> _REQUEST_: Please return each line of the entries below that contains the string "fillcolor".

[Data items]
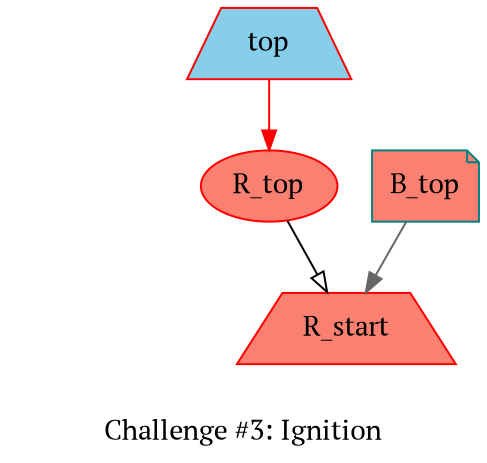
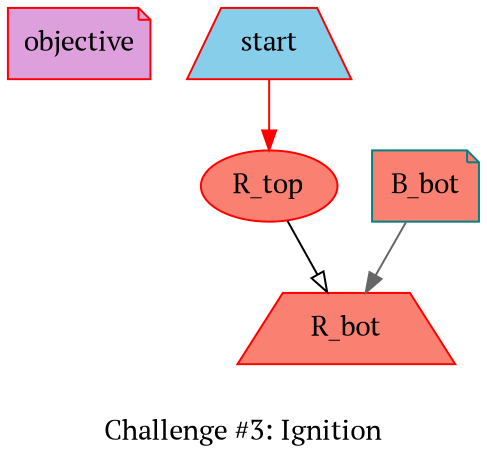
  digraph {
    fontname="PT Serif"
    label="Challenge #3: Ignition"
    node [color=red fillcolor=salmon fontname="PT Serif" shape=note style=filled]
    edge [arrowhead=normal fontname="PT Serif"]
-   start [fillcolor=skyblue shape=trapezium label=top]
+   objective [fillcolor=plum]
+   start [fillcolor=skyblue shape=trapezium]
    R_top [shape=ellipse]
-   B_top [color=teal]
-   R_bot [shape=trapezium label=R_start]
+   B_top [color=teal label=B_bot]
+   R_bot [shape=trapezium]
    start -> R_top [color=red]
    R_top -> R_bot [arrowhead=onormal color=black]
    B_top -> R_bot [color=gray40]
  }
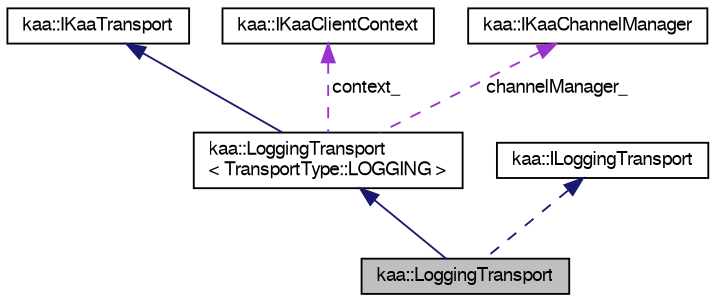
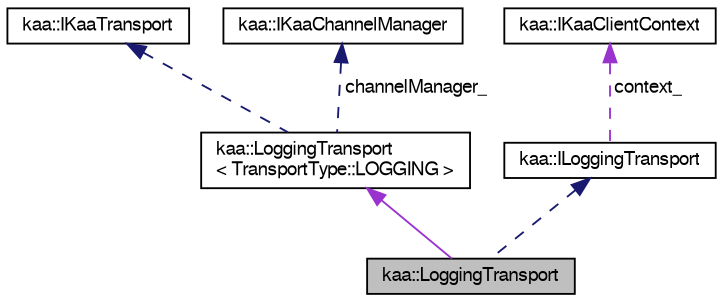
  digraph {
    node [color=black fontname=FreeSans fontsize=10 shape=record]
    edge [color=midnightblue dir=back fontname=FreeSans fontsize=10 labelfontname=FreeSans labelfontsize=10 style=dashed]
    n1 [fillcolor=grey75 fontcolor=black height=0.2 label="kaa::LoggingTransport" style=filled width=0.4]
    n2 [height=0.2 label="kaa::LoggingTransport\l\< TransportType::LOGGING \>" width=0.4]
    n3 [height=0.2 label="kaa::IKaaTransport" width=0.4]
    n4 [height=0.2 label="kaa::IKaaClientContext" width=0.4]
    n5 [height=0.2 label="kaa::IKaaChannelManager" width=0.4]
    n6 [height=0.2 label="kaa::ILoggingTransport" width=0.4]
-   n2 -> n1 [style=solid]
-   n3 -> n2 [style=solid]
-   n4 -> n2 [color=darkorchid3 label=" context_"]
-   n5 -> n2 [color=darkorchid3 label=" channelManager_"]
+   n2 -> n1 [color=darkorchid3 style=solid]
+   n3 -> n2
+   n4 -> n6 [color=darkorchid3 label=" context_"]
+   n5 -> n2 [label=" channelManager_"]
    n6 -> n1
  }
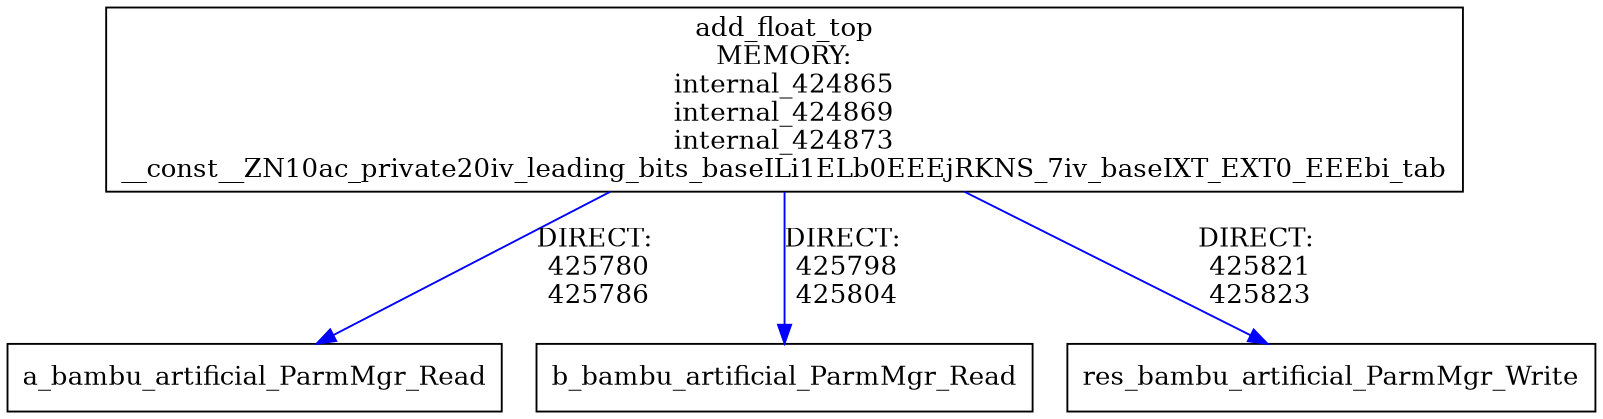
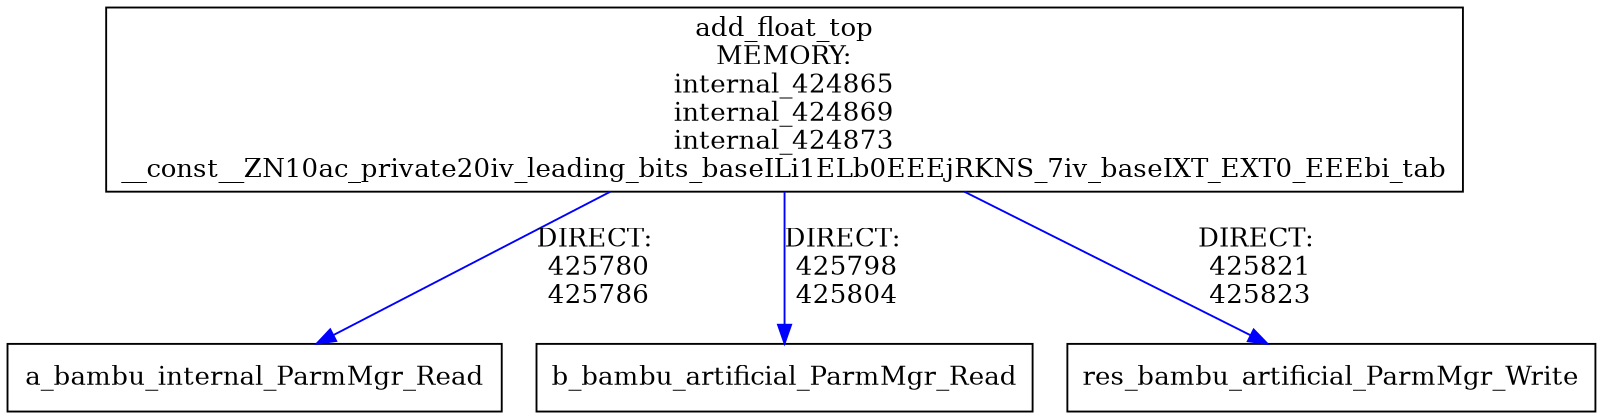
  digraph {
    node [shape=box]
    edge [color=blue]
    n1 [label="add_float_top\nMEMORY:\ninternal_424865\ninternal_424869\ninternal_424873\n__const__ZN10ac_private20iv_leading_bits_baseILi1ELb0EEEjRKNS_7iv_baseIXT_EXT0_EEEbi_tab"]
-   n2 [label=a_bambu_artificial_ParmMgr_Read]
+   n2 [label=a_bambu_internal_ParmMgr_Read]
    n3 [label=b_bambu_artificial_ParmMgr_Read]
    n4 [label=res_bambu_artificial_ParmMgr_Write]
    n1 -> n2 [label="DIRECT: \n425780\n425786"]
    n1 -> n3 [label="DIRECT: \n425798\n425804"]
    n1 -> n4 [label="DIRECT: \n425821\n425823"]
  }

> _RESPONSE TO THE EXERCISE_:
    node [color=red fillcolor=salmon fontname="PT Serif" shape=note style=filled]
-   start [fillcolor=skyblue shape=trapezium label=top]
+   objective [fillcolor=plum]
+   start [fillcolor=skyblue shape=trapezium]
    n1 [fillcolor=grey75 fontcolor=black height=0.2 label="kaa::LoggingTransport" style=filled width=0.4]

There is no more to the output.